WORK INSTRUCTION 1 ::
In the fuel-economy passage, what does the EPA report as today's real-world gas mileage?
WORK INSTRUCTION 2 ::
Check each statement against the fuel-economy passage and answer yes or no, quoting the words that decide it: (a) Honda ranked first in the UCS Automaker Rankings for the fifth year in a row. (b) NHTSA estimates that the new standards will add about $3,750 to the cost of a 2025 car. (c) Jim Kliesch expects an average window label of about 39 mpg.
WORK INSTRUCTION 3 ::
List every car model that the fuel-economy passage names as a fuel-efficient commuter from Toyota or Honda.

━━ PASSAGE

But don’t expect to find a sea of 55-mpg cars at your local auto mall come 2025. As we’ve explained before, CAFE mileage numbers mean little to consumers. Today’s EPA window stickers are subject to a litany of adjustments to emulate real-world driving conditions. CAFE numbers, in contrast, stem from 1970s-era fuel tests. The EPA says 54.5 mpg should mean real-world gas mileage of about 39 mpg, but vehicle engineer Jim Kliesch of the Union of Concerned Scientists said he expects an average window label of 36 to 37 mpg.

Still, that’s a big improvement over today’s real-world mileage — about 22 mpg, the EPA reports, or 5 mpg short of present-day CAFE.

The National Highway Traffic Safety Administration estimates the new standards will add about $2,200 to the cost of a 2025 car, but by our math, five years’ typical ownership at current gas prices should return nearly $3,750 in fuel savings versus today. NHTSA, meanwhile, estimates up to $6,600 in total fuel savings over the life of the car — “a hell of a lot more” than you pay up front, Kliesch says.

UCS’ annual Automaker Rankings, which rate environmental performance, put Honda at the top for the fifth year running, but Toyota and Hyundai have made recent strides. All three should have little problem meeting the 2025 CAFE, but Kliesch says 2011 could be a bump in the road for Toyota and Honda. The earthquake and tsunami in Japan cut supplies of fuel-efficient cars, which are typically heavy on Japanese parts. Fuel-efficient commuters from Toyota and Honda — the Toyota Yaris, Corolla and Prius, and the Honda Civic, Fit and Insight — are down 11.8% through October.

Honda, for one, appears undeterred. “We are not in the background going, ‘I don’t know how we’re going to [make CAFE],'” U.S. chief John Mendel told us at the L.A. Auto Show. “You can build a vehicle that gets 54.5 miles per gallon, but it’s got to be something that somebody wants to buy to be effective.”

━━━━
━━ THE DATA

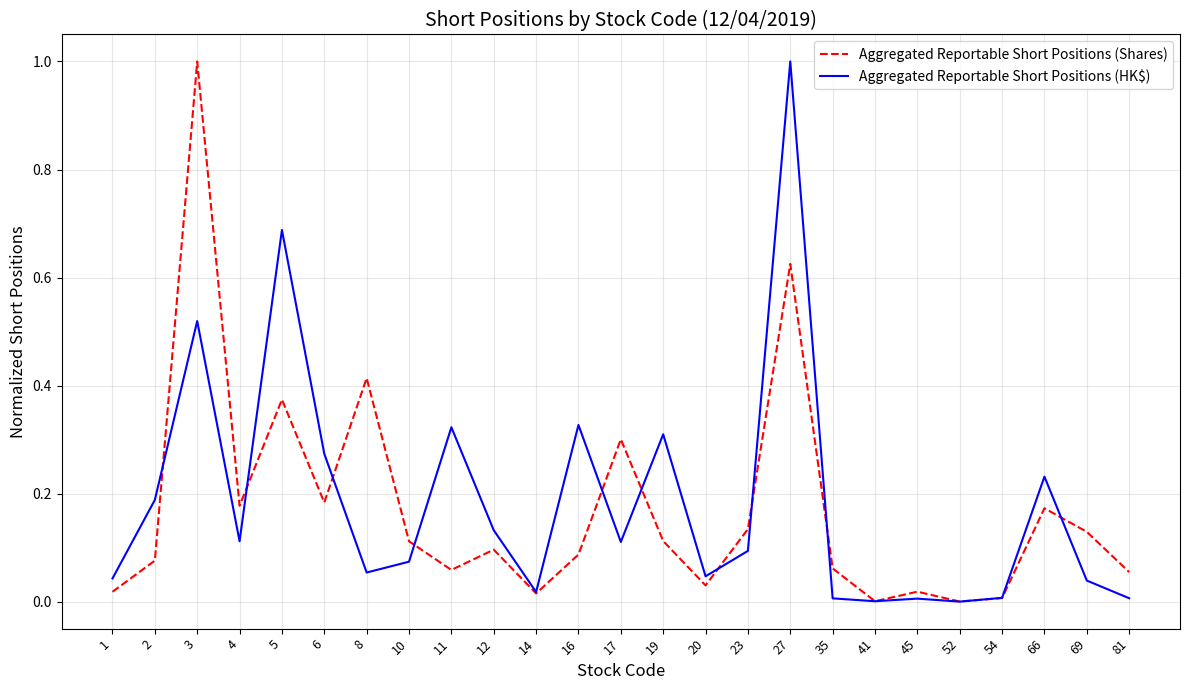

Where do Aggregated Reportable Short Positions (Shares) and Aggregated Reportable Short Positions (HK$) first cross each other?

2 and 3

━━━━

PROBLEM SOLUTION 1 ::
About 22 mpg.

PROBLEM SOLUTION 2 ::
(a) Yes: "put Honda at the top for the fifth year running"
(b) No: "will add about $2,200 to the cost of a 2025 car"
(c) No: "he expects an average window label of 36 to 37 mpg"

PROBLEM SOLUTION 3 ::
Toyota Yaris, Toyota Corolla, Toyota Prius, Honda Civic, Honda Fit, Honda Insight